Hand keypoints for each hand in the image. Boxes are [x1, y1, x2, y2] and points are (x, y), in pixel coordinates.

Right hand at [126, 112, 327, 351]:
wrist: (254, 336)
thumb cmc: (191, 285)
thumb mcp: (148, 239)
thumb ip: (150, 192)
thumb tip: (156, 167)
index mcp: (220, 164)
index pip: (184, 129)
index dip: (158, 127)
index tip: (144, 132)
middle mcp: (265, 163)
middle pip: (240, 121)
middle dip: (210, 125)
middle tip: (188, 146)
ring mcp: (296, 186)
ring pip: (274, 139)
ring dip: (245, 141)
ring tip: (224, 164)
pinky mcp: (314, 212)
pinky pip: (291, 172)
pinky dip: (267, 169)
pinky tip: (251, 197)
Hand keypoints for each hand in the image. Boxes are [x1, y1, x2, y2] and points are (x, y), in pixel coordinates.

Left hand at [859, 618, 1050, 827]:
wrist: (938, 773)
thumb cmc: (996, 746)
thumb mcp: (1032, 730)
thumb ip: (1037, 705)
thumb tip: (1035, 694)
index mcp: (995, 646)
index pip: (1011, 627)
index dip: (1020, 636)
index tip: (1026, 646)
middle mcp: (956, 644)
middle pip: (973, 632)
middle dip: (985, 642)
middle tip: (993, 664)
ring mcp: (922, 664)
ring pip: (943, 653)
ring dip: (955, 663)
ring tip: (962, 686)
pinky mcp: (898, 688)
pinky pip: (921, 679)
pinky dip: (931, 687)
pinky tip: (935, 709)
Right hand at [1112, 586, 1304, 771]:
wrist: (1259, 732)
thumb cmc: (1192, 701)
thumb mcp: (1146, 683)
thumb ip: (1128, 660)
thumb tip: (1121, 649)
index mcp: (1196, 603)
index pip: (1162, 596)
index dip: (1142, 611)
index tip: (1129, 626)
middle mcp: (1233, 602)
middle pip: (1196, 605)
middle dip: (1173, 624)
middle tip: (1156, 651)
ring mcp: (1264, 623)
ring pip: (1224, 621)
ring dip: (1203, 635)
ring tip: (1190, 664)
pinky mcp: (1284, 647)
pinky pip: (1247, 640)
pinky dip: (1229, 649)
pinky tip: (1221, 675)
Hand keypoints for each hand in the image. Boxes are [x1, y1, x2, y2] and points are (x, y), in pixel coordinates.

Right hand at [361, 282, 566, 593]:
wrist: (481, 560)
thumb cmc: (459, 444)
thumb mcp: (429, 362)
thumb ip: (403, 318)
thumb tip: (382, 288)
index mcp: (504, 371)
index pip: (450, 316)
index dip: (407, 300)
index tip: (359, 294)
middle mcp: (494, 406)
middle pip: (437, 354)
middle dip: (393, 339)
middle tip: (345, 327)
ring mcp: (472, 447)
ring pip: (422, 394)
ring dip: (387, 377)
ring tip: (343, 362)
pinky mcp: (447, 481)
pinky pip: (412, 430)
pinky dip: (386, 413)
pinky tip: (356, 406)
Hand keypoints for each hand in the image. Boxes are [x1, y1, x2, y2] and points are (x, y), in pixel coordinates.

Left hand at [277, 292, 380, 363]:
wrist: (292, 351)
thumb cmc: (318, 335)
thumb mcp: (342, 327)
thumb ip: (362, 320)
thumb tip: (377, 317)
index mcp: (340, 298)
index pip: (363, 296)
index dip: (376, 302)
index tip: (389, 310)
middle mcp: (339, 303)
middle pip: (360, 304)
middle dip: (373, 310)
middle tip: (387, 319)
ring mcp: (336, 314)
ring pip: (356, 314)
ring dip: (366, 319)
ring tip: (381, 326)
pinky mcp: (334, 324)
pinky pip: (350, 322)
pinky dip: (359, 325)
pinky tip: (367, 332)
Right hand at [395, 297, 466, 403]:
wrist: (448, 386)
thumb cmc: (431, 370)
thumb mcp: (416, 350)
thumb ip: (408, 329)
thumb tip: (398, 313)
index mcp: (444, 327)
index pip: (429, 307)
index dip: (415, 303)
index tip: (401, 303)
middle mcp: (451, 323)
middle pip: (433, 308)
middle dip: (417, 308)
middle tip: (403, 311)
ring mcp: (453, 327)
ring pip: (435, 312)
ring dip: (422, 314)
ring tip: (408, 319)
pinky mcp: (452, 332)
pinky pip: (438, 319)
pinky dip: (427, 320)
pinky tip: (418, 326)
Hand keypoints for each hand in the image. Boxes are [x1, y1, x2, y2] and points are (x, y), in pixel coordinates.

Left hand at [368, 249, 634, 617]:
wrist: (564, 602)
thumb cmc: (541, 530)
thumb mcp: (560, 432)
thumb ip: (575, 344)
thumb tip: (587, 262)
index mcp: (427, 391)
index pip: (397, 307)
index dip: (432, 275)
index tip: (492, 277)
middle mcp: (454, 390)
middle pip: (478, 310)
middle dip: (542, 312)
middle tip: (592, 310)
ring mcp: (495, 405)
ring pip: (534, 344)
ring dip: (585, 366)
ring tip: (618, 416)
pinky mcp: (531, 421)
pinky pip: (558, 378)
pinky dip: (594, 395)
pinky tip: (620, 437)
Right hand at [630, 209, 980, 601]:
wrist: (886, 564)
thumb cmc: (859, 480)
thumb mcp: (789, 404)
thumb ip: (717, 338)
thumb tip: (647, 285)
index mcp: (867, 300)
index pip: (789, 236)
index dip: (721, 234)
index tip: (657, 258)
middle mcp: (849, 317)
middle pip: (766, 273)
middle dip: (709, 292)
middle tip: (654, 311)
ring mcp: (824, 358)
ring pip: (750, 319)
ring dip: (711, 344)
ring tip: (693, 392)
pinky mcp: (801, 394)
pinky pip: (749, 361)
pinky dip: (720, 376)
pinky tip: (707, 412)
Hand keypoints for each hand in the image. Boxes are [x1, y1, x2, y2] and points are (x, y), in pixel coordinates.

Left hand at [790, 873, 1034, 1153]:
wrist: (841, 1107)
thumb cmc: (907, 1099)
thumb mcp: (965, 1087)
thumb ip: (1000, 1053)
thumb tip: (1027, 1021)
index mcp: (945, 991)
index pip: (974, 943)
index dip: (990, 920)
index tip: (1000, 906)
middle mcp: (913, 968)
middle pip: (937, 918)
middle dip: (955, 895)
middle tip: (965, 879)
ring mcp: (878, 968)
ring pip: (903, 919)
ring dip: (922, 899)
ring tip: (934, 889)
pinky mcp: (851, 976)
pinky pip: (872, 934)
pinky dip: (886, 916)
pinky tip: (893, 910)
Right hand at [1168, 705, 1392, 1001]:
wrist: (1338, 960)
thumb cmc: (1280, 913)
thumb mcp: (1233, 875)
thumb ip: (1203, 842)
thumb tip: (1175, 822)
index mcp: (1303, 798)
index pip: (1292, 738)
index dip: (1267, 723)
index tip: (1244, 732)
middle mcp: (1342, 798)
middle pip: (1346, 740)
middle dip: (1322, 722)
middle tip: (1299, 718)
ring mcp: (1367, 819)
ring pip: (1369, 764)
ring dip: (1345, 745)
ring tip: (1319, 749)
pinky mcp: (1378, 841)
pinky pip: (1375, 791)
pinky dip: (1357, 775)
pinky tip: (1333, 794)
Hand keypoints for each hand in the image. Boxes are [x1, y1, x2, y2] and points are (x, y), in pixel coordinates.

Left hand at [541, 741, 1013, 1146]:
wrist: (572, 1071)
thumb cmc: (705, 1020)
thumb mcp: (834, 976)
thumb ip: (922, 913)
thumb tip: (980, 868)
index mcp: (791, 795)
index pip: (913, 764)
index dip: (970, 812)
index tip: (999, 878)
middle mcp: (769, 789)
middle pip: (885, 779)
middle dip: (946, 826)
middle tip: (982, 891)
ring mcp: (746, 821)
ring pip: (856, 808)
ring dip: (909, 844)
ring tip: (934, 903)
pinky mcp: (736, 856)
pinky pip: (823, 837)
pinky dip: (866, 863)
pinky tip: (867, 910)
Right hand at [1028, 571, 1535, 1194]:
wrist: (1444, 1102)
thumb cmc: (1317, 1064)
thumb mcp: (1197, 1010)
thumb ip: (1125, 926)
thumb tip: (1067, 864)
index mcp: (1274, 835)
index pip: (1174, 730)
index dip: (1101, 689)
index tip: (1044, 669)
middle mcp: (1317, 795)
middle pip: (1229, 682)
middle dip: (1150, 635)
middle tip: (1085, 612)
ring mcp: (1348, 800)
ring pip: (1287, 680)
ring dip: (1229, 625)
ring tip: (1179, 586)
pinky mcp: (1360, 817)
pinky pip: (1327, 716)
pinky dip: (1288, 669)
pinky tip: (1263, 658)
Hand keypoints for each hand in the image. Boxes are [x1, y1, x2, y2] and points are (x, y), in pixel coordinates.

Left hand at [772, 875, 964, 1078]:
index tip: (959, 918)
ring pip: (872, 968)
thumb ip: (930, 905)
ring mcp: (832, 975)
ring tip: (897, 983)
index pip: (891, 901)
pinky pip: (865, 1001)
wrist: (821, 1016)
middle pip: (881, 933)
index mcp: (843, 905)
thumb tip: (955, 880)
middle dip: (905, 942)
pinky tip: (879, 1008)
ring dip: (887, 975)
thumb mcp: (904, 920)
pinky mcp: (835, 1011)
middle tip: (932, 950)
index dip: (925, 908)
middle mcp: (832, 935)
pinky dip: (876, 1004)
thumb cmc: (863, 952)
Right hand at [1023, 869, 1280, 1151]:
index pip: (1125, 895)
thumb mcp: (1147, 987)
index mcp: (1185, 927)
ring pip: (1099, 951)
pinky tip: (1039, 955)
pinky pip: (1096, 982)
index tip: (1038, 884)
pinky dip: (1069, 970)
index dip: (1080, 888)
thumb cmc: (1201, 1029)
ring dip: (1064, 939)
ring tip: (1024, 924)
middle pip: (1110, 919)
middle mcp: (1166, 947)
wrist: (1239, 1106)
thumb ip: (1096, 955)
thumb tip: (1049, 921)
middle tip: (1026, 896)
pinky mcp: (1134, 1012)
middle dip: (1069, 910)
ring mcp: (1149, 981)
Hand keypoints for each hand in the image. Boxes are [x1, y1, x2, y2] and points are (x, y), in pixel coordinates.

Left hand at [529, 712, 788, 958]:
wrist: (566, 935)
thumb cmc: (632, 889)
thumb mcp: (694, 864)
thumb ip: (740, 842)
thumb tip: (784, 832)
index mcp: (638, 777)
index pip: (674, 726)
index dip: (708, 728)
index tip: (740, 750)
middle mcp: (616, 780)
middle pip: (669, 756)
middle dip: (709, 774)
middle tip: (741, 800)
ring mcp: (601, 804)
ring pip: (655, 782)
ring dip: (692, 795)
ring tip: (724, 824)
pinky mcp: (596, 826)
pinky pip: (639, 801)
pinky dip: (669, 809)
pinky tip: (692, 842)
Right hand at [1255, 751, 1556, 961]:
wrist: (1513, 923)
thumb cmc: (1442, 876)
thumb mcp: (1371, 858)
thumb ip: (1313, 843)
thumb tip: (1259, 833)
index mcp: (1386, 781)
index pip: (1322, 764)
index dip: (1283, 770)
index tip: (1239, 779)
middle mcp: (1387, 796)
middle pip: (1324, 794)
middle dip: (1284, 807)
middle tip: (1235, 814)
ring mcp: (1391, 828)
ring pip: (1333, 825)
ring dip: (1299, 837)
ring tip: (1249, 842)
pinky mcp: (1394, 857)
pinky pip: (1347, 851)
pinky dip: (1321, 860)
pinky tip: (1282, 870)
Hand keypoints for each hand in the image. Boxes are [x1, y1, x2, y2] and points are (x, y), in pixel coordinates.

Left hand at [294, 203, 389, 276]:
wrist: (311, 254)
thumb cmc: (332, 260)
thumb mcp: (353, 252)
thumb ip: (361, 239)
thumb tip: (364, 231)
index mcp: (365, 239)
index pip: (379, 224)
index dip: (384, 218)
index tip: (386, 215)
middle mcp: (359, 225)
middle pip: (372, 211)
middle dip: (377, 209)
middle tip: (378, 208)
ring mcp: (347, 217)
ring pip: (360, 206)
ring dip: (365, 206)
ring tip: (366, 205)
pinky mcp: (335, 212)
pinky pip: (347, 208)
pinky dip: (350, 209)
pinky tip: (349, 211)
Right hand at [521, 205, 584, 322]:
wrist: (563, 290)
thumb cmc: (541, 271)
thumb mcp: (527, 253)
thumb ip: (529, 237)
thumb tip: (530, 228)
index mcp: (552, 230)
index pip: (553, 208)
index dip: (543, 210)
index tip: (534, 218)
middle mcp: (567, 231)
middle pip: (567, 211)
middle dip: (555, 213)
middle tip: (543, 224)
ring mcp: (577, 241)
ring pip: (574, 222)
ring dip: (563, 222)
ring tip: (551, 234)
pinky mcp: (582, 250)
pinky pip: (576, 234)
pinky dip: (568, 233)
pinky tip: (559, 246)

▶ Problem
The number alone is wanted: how many lines of the records above include the string "Right".

▶ Exercise response
10